Fragment:
Czy po wyborach i sformowaniu rządu Włosi mogą teraz powrócić i ponownie znaleźć się w trzonie Europy?
– Włochy cały czas są w szpicy Europy, bo – po pierwsze – są w strefie euro, a więc w tym względzie nie sposób ich pominąć, a po drugie – gdyby gospodarka włoska rzeczywiście upadła, to z całą pewnością mielibyśmy ogromne zamieszanie w całej Unii Europejskiej. Nic zatem dziwnego, że oczy wszystkich zwrócone są na Włochy. Trzeba też podkreślić, że cały czas, jeśli chodzi o koncepcję rozwoju Unii, a więc utworzenia silnego centrum wokół strefy euro, zmuszanie innych krajów do szybkiej ścieżki wkraczania do strefy euro albo w przeciwnym razie zaszeregowanie ich do Unii drugiej prędkości itd., to wszystko koncentrowało się wokół pomysłów prezydenta Francji Emmanuela Macrona. Włochy mogą oczywiście znaleźć się na ścieżce wznoszącej, pod warunkiem, że ktoś wziąłby w karby i ustawił na właściwe tory mocno rozregulowaną sytuację finansową tego państwa. Jak dotąd kurs jest taki, że ogrom wyborców sceptycznych wobec Unii Europejskiej wyraził swoją dezaprobatę przy urnach, ale niestety Włochy wciąż nie mają na tyle silnej władzy – na co się wkrótce też raczej nie zanosi – która byłaby w stanie te reformy skutecznie przeprowadzać. Co za tym idzie – wizja szybkiej ścieżki budowania superpaństwa europejskiego może zwyczajnie spalić na panewce.
Kierunek, jaki dzisiaj wybiera Europa, może sprawić, że po wyborach do europarlamentu nastąpi pewne przesunięcie, co oznaczałoby, że do głosu dojdzie centroprawica?
– Włochy są kolejnym krajem – przypomnę, że wcześniej w mniejszych państwach, jak Austria czy Czechy – społeczeństwa wypowiedziały się w sposób bardzo krytyczny na temat np. polityki migracyjnej, krytycznie odnosiły się również do wizji kreowanej przez Brukselę. Natomiast teraz w postaci Włoch na scenę wchodzi bardzo poważny gracz. Owszem, we Włoszech rządy zawsze były niestabilne, ale bez wątpienia jest to silny podmiot, który zupełnie może przemodelować sposób myślenia w Europie. Bruksela oraz Berlin i Paryż upatrzyły sobie Polskę jako chłopca do bicia, jako ten czynnik, na którym można koncentrować wszystkie problemy europejskie i wskazywać, że Polska jest chorym człowiekiem Europy, krajem, w którym nie jest przestrzegana praworządność itd., ale w perspektywie, o której rozmawiamy, polskie problemy są praktycznie żadne. Trzeba zatem przypominać to, że deficyt budżetowy pod rządami Prawa i Sprawiedliwości został całkowicie opanowany, a kraj się rozwija. Polska jest spokojnym, stabilnym państwem, bez wstrząsów, o silnej władzy, która ma wysokie poparcie społeczne w przeciwieństwie do innych państw Unii Europejskiej.

Dane wejściowe:
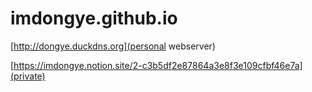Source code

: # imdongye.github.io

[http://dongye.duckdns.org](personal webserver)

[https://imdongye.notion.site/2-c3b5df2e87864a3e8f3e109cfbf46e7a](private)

Treść zadania:
(a) Przepisz wiernie z fragmentu o Włoszech i Unii Europejskiej tekst od „Kierunek, jaki dzisiaj” do „głosu dojdzie centroprawica?”.
(b) Streść fragment o Włoszech i Unii Europejskiej w dwóch zdaniach.
(c) Wznów fragment o Włoszech i Unii Europejskiej, dopisując dalszy ciąg po jego ostatnim zdaniu.
Dane pochodzą z innego źródła niż fragment.

Odpowiedzi do zadań:
(a)
Kierunek, jaki dzisiaj wybiera Europa, może sprawić, że po wyborach do europarlamentu nastąpi pewne przesunięcie, co oznaczałoby, że do głosu dojdzie centroprawica?

(b) Według fragmentu Włochy jako członek strefy euro pozostają w centrum uwagi Europy, a upadek ich gospodarki wywołałby ogromne zamieszanie w całej Unii, jednak brak silnej władzy zdolnej do reform może sprawić, że wizja szybkiego budowania superpaństwa europejskiego spali na panewce. Włoskie społeczeństwo, podobnie jak wcześniej austriackie i czeskie, wypowiedziało się krytycznie o polityce migracyjnej i wizji Brukseli, a na tym tle problemy Polski, którą Bruksela, Berlin i Paryż traktują jak chłopca do bicia, są praktycznie żadne.

(c)
Ale dziury w całym szuka się nie tam, gdzie trzeba, a właśnie u nas…
– Dokładnie. Przecież jeśli chodzi np. o Włochy, to przecież kraj ten przekroczył wszelkie możliwe limity zadłużenia i deficytów, co więcej, jest to kraj strefy euro, a więc to, co się w nim dzieje, ma wpływ na gospodarkę czy walutę całej tej strefy. Jeśli to wszystko podsumować, to widzimy, w jakich oparach absurdu się poruszamy. Unia wymyśla czy tworzy problemy tam, gdzie ich nie ma, co więcej, nie jest w stanie rozwiązywać problemów tam, gdzie one realnie występują.
Rządy lewicowe czy wręcz lewackie zaczynają powoli odchodzić do historii?
– Proszę pamiętać, że prawica europejska, która dochodzi do głosu w takim czy innym kraju, ma nieco inny charakter niż prawica w Polsce. U nas mamy do czynienia z silną kulturą chrześcijańską, z wpływami Kościoła katolickiego, dzięki czemu ten kurs ma wymiar konserwatywny czy konserwatywno-narodowy. Natomiast na Zachodzie to podłoże społeczno-katolickie jest bardzo nikłe. I w tym względzie nawet jeśli ktoś definiuje się jako prawica, to w klasycznych kategoriach trudno byłoby ją zdefiniować. Natomiast na pewno pojawił się silny trend eurosceptyczny, antyestablishmentowy i skrajnie antyimigrancki. Widać jednak, że wizja multikulturowej Europy absolutnie jest nie do przyjęcia przez coraz większą rzeszę Europejczyków. I to się objawia praktycznie we wszystkich wyborach łącznie z Brexitem. Nie jest przecież tajemnicą, że ocenia się, iż decyzja Brytyjczyków o opuszczeniu szeregów Unii Europejskiej była spowodowana głównie falą imigrancką, która wywołała ogromne poczucie zagrożenia w społeczeństwie.
Jaką w związku z tym widzi Pan Unię Europejską przyszłości, przynajmniej najbliższych lat?
– Tu są dwie możliwe drogi. Pierwsza, że Unia zawróci ze ślepej uliczki, jaką jest pomysł budowania superpaństwa europejskiego opartego na rewolucji kulturowej i stanie na gruncie państw narodowych, autonomicznych, wolnych w sferze budowania własnej przestrzeni społeczno-kulturowej, gospodarczej, czyli Europa narodów. Jest też inna możliwość, że eurokraci nie wycofają się z dotychczasowej drogi i będą nadal podążać w kierunku superpaństwa, co z kolei będzie wywoływało coraz skrajniejsze reakcje w drugą stronę. To z kolei grozi rozpadem Unii Europejskiej. Pamiętajmy, że Włochy to nie jest kraj centralnej Europy, a więc nowej Unii, ale właśnie tej najstarszej, tej, która się zawiązywała na samym początku. I w tym względzie dla zachodnich elit jest to sprawa ogromnie ważna, bo wskazuje, że ten monolit zaczyna pękać w, wydawałoby się, najmocniejszym miejscu.